At Telus, Tony Buu, director mobility network and technology strategy for Eastern Canada, said its network uses a combination of generators and backup batteries that can last between four and 10 hours.
"Our critical sites are all equipped with generators, fixed generators, which allow it to not be impacted by any power outage."
In addition Telus activated its emergency plan and deployed more than 30 mobile generators, he said.
"I'm sure that a lot of cellphone batteries drained before the signal went away."
When asked why its network doesn't use backup batteries that last longer, Buu said the existing batteries can handle most outages.

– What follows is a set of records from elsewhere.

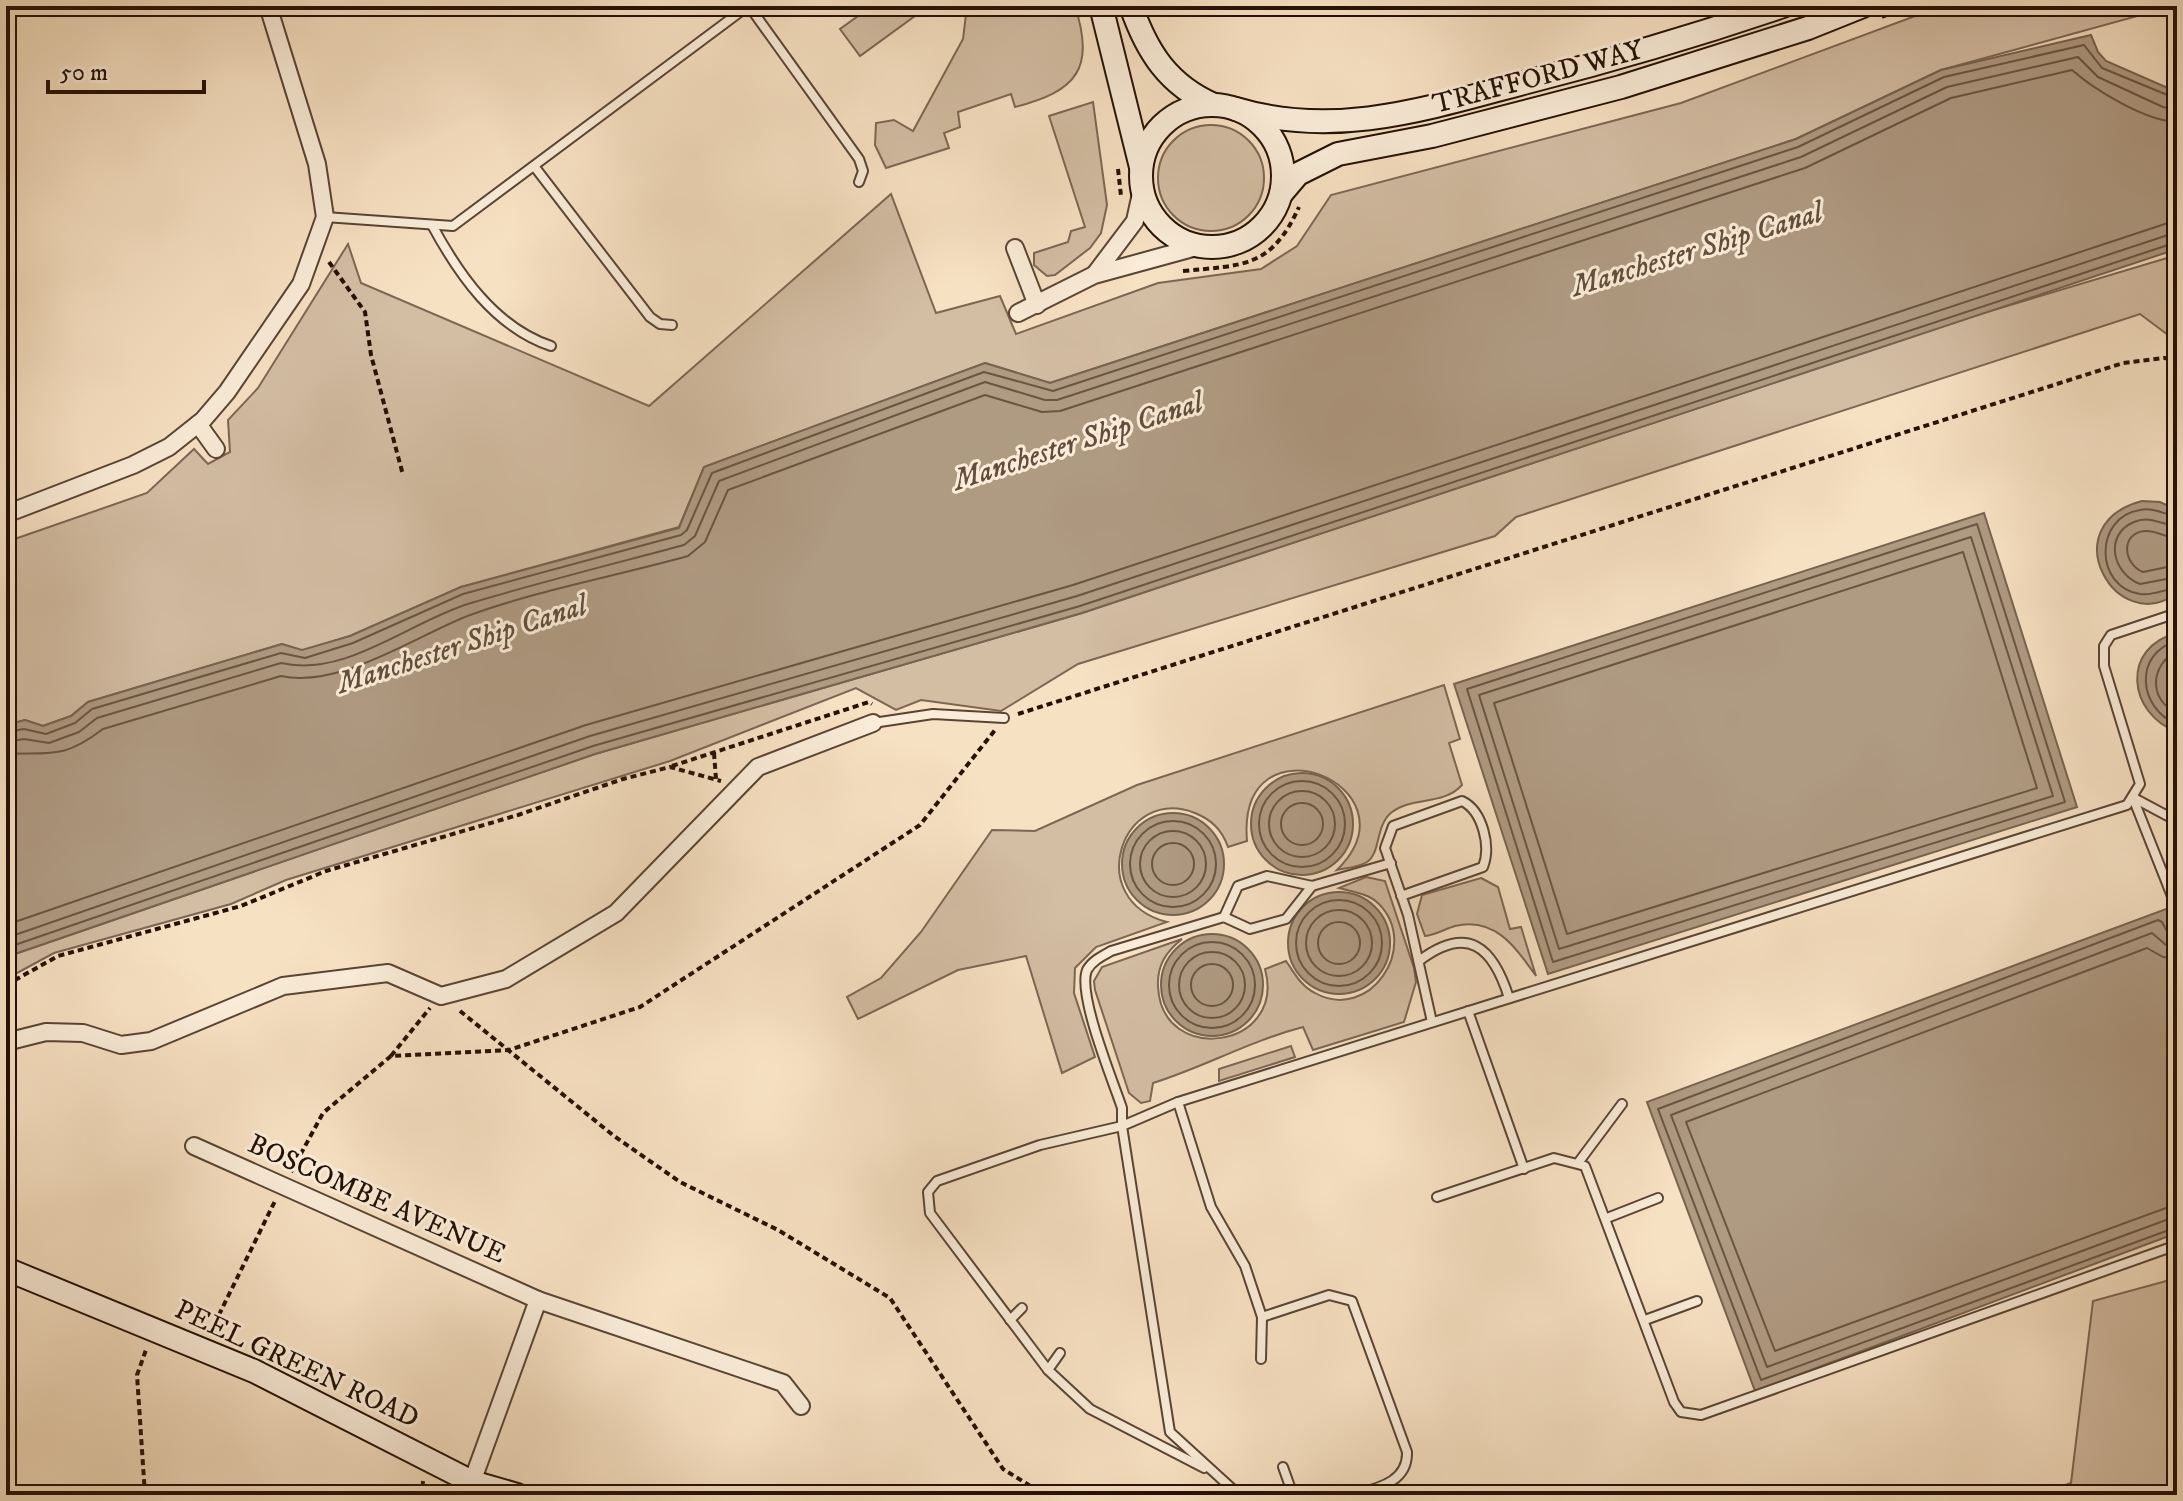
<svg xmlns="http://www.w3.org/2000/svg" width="2183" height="1501" viewBox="0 0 2183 1501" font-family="'IM FELL DW Pica',serif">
<rect width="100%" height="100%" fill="#f7e1c3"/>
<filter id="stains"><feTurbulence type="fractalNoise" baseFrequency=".0025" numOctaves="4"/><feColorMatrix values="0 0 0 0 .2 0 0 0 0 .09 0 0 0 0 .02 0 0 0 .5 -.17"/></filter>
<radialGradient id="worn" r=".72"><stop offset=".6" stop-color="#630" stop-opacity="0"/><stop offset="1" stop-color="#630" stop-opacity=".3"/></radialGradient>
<g fill="#d3bda3" stroke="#7c6654" stroke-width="2">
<polygon points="872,6 913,6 919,13 860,56 840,29"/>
<path d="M967 6H1075C1095 69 1077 91 1015 107L1011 94 958 112 960 127 944 133 949 148 886 168 875 145 876 123 894 120 913 131 963 39Z"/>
<polygon points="1942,6 2161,6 2163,9 1941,70 1796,139 1050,383 985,363 704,467 679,527 461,587 350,636 302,651 282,644 88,702 71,716 43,726 25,720 6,725 6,542 147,493 194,449 208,464 230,452 228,420 258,388 348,244 361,283 649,406 891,194 936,313 1000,296 1016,334 1158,283 1261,269 1297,246 1331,195 1681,103"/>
<polygon points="1093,102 1107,205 1101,233 1090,248 1055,275 1047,276 1034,265 1034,253 1068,242 1071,231 1085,227 1049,116"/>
<circle cx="1211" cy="178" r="53"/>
<polygon points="2177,255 2177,332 2168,335 2140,314 1516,517 1495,536 1078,664 1001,711 921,700 896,710 856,688 670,761 286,880 231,904 54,953 6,979 6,957 595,754 1082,613 1977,315"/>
<path d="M1444 685 1460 739 1449 743 1462 785C1443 806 1413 796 1392 812 1375 825 1381 853 1367 862 1360 867 1346 868 1337 870 1423 785 1236 711 1247 841L1228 847C1222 830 1212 820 1195 813 1122 784 1082 900 1167 922L1096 947 1075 968 1074 993 1095 1057 1062 1073 1026 956 958 970 858 1019 847 997 881 978 921 932 992 830 1035 831 1137 785Z"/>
<path d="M1366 877 1385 881 1414 968 1416 982 1404 1022 1313 1050 1303 1027C1250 1041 1204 1067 1153 1083L1150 1101 1141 1103 1129 1093 1095 990 1094 981 1102 967 1182 939C1166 952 1157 965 1158 986 1161 1067 1287 1049 1265 969L1286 961C1295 974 1301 986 1315 993 1369 1023 1421 947 1379 904 1368 893 1353 892 1339 888Z"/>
<path d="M1481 878 1498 887 1510 929 1521 927 1536 976C1516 948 1495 916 1455 926 1445 929 1435 935 1425 936L1417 914 1422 895Z"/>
<polygon points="1291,1046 1295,1057 1219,1081 1219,1069"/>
<polygon points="2177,1278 2177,1495 2035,1495 2071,1483 2093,1301"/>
</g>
<g fill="#af9a82" stroke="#776350" stroke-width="2">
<polygon points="2091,35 2098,52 2106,61 2177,92 2177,249 1082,613 595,754 6,957 6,725 25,720 43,726 71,716 88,702 282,644 302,650 350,636 461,587 679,528 704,467 985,363 1050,383 1796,139 1941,70"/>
<path d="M2142 501 2160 502 2177 510V593C2117 639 2051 525 2142 501Z"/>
<polygon points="1984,513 2077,807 1548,974 1454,684"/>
<path d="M2177 633V732C2127 713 2121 647 2177 633Z"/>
<circle cx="1302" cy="824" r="51"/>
<circle cx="1173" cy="864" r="51"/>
<circle cx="1339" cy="943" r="51"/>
<polygon points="2166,909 2177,938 2177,1233 1755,1391 1647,1102"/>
<circle cx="1212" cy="985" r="51"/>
</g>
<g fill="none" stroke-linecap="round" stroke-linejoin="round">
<g stroke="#6a5543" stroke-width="2">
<path d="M2177 516C2164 515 2154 507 2140 510 2094 517 2094 587 2140 594 2154 596 2164 589 2177 588"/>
<polygon points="1977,524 2065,802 1553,962 1467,689"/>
<path d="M2177 526C2162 525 2150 515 2134 522 2103 535 2113 574 2140 584L2177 577"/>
<polygon points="1971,537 2053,796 1559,949 1479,695"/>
<path d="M2177 538C2166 538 2156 530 2145 531 2120 533 2123 564 2143 572L2177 565"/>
<polygon points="1963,552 2037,788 1567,934 1494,703"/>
<path d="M2177 641C2133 653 2138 709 2177 724"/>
<path d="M2177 651C2150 665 2148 700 2177 713"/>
<polyline points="6,732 24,729 46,734 75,723 92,709 281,653 305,658 353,643 463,594 681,535 687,530 712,473 984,372 1053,391 1798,147 1944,77 2084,45 2102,68 2177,99"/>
<path d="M6 742 24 739 49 743 79 732 97 718 281 663C346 678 410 621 471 603 541 582 613 564 684 545L695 536 719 481 985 382 1045 400H1057L1801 157 1947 87 2078 57 2098 77 2163 107 2177 110"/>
<path d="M6 754C51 752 62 760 103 729L281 676C340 689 415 636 470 615 539 590 616 576 688 556L705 542 728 490 985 395 1042 412 1060 411 1805 168 1951 98 2072 70C2095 90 2145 121 2177 122"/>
<circle cx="1302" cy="824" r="43"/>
<circle cx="1302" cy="824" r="33"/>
<circle cx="1302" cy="824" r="21"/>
<circle cx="1173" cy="864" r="43"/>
<circle cx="1173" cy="864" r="33"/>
<circle cx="1173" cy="864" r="21"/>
<circle cx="1339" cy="943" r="43"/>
<circle cx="1339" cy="943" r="33"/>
<circle cx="1339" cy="943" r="21"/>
<polyline points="6,925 586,725 1073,585 2177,220"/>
<polyline points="2177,937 2169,935 2162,922 2158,920 1658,1109 1761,1380 2177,1227"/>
<polyline points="6,938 590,736 1077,596 2177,232"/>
<circle cx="1212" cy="985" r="43"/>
<polyline points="2177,947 2166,945 2152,933 1671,1115 1767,1367 2177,1216"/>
<polyline points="6,948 593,746 1080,606 2177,242"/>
<circle cx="1212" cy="985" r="33"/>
<polyline points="2177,959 2163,957 2147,948 1686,1122 1775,1351 2177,1204"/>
<circle cx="1212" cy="985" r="21"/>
</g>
<defs>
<g id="lane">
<polyline points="749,6 859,159 863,171 859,182"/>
<polyline points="534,166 650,317 660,324 672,325"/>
<polyline points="325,217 453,226 748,6"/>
<path d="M432 225C459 275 495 327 551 346"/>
<polyline points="873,723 933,714 1004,718"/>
<polyline points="2133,798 2177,909"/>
<polyline points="2134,798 2177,821"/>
<path d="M1401 896 1483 867C1491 847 1483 811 1462 801L1393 826 1385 848 1408 915 1432 1022"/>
<polyline points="1224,917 1238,886 1267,876 1312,886 1391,863"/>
<path d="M1419 961C1468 924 1493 947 1509 998"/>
<polyline points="1468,1011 1524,1169"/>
<polyline points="1178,1102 1211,1207 1245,1266 1262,1317 1261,1359"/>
<polyline points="1578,1163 1622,1104"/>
<polyline points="1437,1197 1554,1158 1585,1166 1674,1402 1681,1412 1701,1415 2177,1245"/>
<polyline points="1607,1218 1658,1198"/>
<path d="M1262 1317 1329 1295 1352 1301 1407 1452C1408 1482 1378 1488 1354 1495"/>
<polyline points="1010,1320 1022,1308"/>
<polyline points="1645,1320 1697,1301"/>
<polyline points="1048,1370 1060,1353"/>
<polyline points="1283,1467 1293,1495"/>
<path d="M1204 1468 1090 1409 1048 1370 930 1213 928 1192 937 1181 1040 1145 1122 1126V1108C1113 1081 1077 994 1087 970 1092 961 1102 956 1111 951L1224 917 1250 929 1286 919 1312 886"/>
<polyline points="1239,1495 1170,1432 1122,1126 1178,1102 2127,805 2140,784 2104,666 2104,646 2111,635 2177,613"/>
</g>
<g id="street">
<polyline points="1015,248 1037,305"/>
<polyline points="1095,274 1135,221 1142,189"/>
<polyline points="1018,313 1094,275 1200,246"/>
<polyline points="198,424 216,449"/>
<polyline points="6,514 133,465 169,447 203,420 227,392 301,284 325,217 317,164 268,6"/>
<polyline points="6,1042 46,1032 83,1033 121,1045 151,1041 283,986 388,973 441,996 506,979 616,913 758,767 873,723"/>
<polyline points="194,1146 538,1300 783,1383 801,1406"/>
<polyline points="472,1482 538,1300"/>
</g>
<g id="secondary">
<polyline points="1101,6 1141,167"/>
<path d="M1131 6C1147 52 1168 85 1214 105"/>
<circle cx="1212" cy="176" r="71"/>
<path d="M1236 109C1336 139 1429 108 1527 82 1613 60 1698 35 1783 6"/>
<polyline points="1281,194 1298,174 1338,154 1432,136 1621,87 1808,28 1863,6"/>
<polyline points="6,1269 254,1371 472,1482 517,1495"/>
</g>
</defs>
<use href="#lane" stroke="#594434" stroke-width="12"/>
<use href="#street" stroke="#594434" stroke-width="20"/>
<use href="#secondary" stroke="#241004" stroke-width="26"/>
<g stroke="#241004" stroke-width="4" stroke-dasharray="6 4" stroke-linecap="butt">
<polyline points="1882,17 1909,6"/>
<polyline points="1118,169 1121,196"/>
<polyline points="329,262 365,312 371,355 403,475"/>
<path d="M1183 271C1242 265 1271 269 1299 207"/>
<polyline points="1018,714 2123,363 2164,358 2177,360"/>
<polyline points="714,753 716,779"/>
<polyline points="672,766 869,702 872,704"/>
<polyline points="6,985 58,956 241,906 326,871 518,815 623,779 670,767 721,781"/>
<polyline points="460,1011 614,1136 680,1182 778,1230 890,1298 1003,1469 1045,1495"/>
<polyline points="391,1056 430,1008"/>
<polyline points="291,1172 323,1113 391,1056 509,1050 640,1007 920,825 995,730"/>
<polyline points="210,1333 275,1201"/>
<polyline points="145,1495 137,1375 147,1347"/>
<polyline points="422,1495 423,1481"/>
</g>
<use href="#lane" stroke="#faecd8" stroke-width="8"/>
<use href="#street" stroke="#faecd8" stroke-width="16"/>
<use href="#secondary" stroke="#faecd8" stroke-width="22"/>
</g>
<g text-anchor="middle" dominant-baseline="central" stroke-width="6" stroke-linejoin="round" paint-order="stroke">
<g font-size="28" fill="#241004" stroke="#faecd8">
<text transform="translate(1538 77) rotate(-15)">TRAFFORD WAY</text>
<text transform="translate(377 1199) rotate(24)">BOSCOMBE AVENUE</text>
<text transform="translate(297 1364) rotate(25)">PEEL GREEN ROAD</text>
</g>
<g font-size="30" font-style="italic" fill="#634e3d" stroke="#faecd8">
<text transform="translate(1697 250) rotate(-17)">Manchester Ship Canal</text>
<text transform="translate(1078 442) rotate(-18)">Manchester Ship Canal</text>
<text transform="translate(462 645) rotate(-18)">Manchester Ship Canal</text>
</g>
</g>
<rect width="2183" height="1501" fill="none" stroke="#f7e1c3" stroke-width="32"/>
<rect x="8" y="8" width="2167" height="1485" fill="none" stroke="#241004" stroke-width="4"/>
<rect x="16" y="16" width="2151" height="1469" fill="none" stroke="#241004" stroke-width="2"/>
<path d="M48 80v12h156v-12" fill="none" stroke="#241004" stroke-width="4"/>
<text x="60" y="80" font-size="24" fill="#241004" stroke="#faecd8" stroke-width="6" paint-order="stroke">50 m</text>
<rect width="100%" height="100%" filter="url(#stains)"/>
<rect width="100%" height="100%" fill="url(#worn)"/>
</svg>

"We understand how long a power outage normally lasts. Our sites are resilient enough to be able to adapt to those cases. There's always extreme situations like the one in Ottawa that goes beyond the normal outage that we see on the electrical grid."
Battery life varies
Buu said Telus plans to increase the number of cell towers to provide more overlapping coverage and will be assessing its plan for basic coverage.
Marie-Eve Francoeur, spokeswoman for Bell, said an increase in traffic "may have impacted capacity at certain times over the weekend, but the Bell wireless network delivered consistent connectivity."
"Bell's wireline and wireless networks are equipped with extensive emergency backup power supplies in the event of power outages. Our teams have been on the ground around the clock since the tornadoes struck in Ottawa and Gatineau on Friday, ensuring our central offices and wireless sites remained with power."
Michelle Kelly, spokeswoman for Rogers Communications, said the company has backup batteries "which have a longer life than average," although she would not say how many hours they last.
"Each site is designed for backup in the event of a disruption or natural disaster, and battery life varies based on the remoteness and critical nature of the site.
During the Ottawa outage, Kelly said Rogers used a combination of backup batteries, permanent generators and almost 60 portable generators to power its network.
Meanwhile, Ottawa's city manager said his officials will examine ways to ensure they can communicate with the public and each other in an emergency, such as creating its own cellphone network the way the military does with portable cellphone towers.
"We have workarounds," Kanellakos told reporters. "We have been talking about that, but I think that has to be accelerated."